I’ve expanded what was going to be a comment on one of the issues I have with this post into my own post here.
Summary: I think some of the arguments in this post factor through a type error, or at least an unjustified assumption that “model alignment” is comparable to systems alignment.
Also, this post seems overly focused on DL-paradigm techniques, when that is not the only frontier of capabilities.

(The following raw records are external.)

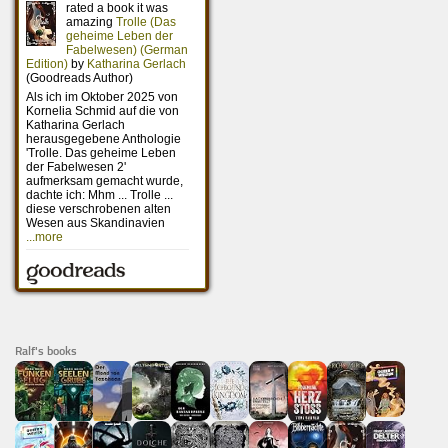
Ralf's books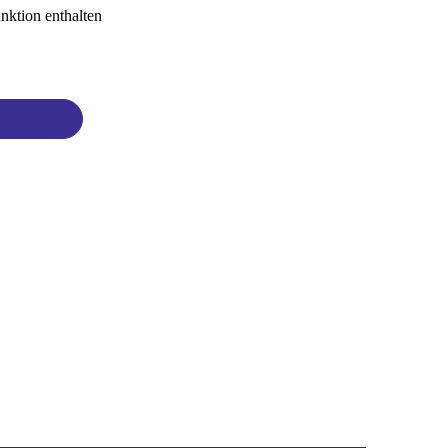
nktion enthalten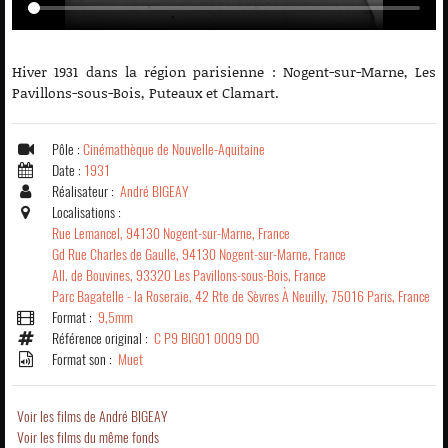
Hiver 1931 dans la région parisienne : Nogent-sur-Marne, Les
Pavillons-sous-Bois, Puteaux et Clamart.
Pôle :
Cinémathèque de Nouvelle-Aquitaine
Date :
1931
Réalisateur :
André BIGEAY
Localisations :
Rue Lemancel, 94130 Nogent-sur-Marne, France
Gd Rue Charles de Gaulle, 94130 Nogent-sur-Marne, France
All. de Bouvines, 93320 Les Pavillons-sous-Bois, France
Parc Bagatelle - la Roseraie, 42 Rte de Sèvres À Neuilly, 75016 Paris, France
Format :
9,5mm
Référence original :
C P9 BIG01 0009 DO
Format son :
Muet
Voir les films de André BIGEAY
Voir les films du même fonds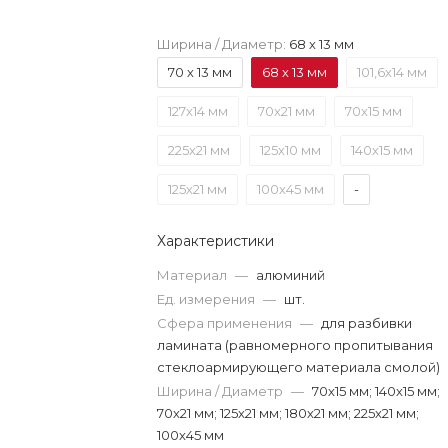
Ширина / Диаметр:
68 х 13 мм
70 х 13 мм
68 х 13 мм
101,6х14 мм
127х14 мм
70х21 мм
70х15 мм
225х21 мм
125х10 мм
140х15 мм
125х21 мм
100х45 мм
-
Характеристики
Материал
—
алюминий
Ед. измерения
—
шт.
Сфера применения
—
для разбивки
ламината (равномерного пропитывания
стеклоармирующего материала смолой)
Ширина / Диаметр
—
70х15 мм; 140х15 мм;
70х21 мм; 125х21 мм; 180х21 мм; 225х21 мм;
100х45 мм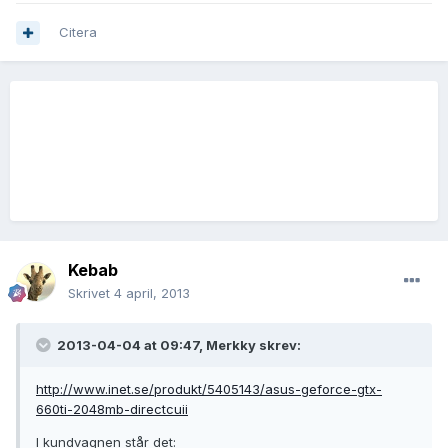
Citera
Kebab
Skrivet
4 april, 2013
2013-04-04 at 09:47, Merkky skrev:
http://www.inet.se/produkt/5405143/asus-geforce-gtx-
660ti-2048mb-directcuii
I kundvagnen står det: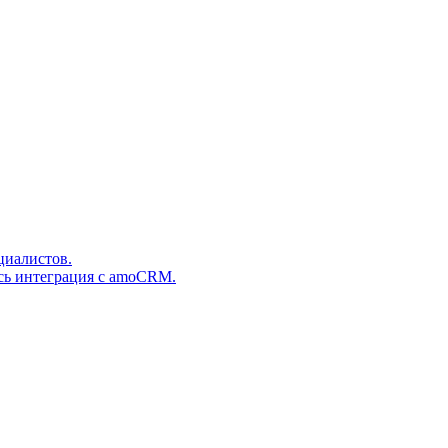
циалистов.
сь интеграция с amoCRM.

This post prompted me to create the following Manifold Market on the likelihood of a Sharp Left Turn occuring (as described by the Tag Definition, Nate Soares, and Victoria Krakovna et. al), prior to 2050: https://manifold.markets/RobertCousineau/will-a-sharp-left-turn-occur-as-des?r=Um9iZXJ0Q291c2luZWF1
In my model, it is pretty expected.
Let’s suppose, that the agent learns “rules” of arbitrary complexity during training, initially the rules are simple and local, such as “increase the probability of action a by several log-odds in a specific context”. As training progresses, the system learns more complex meta-rules, such as “apply consequentialist reasoning” and “think about the decision-making process”. The system starts to think about the consequences of its decision-making process and realizes that its local rules are contradictory and lead to resource wastage. If the system tries to find a compromise between these rules, the result doesn’t satisfy any rules. Additionally, the system has learned weaker meta-rules like “If rule A and rule B contradict, choose what rule B says”, which can lead to funny circular priorities that resolve in unstable path-dependent way. Eventually, the system enters a long NaN state, and emerges with multiple patches to its decision-making process that may erase any trace of our alignment effort.
I agree. Perhaps the alignment field would be better off if we’d never thought about evolution at all, and instead had modelled the learning dynamics directly. Don’t think about AIXI, don’t think about evolution, think about what your gradient update equations might imply, and then run experiments to test that.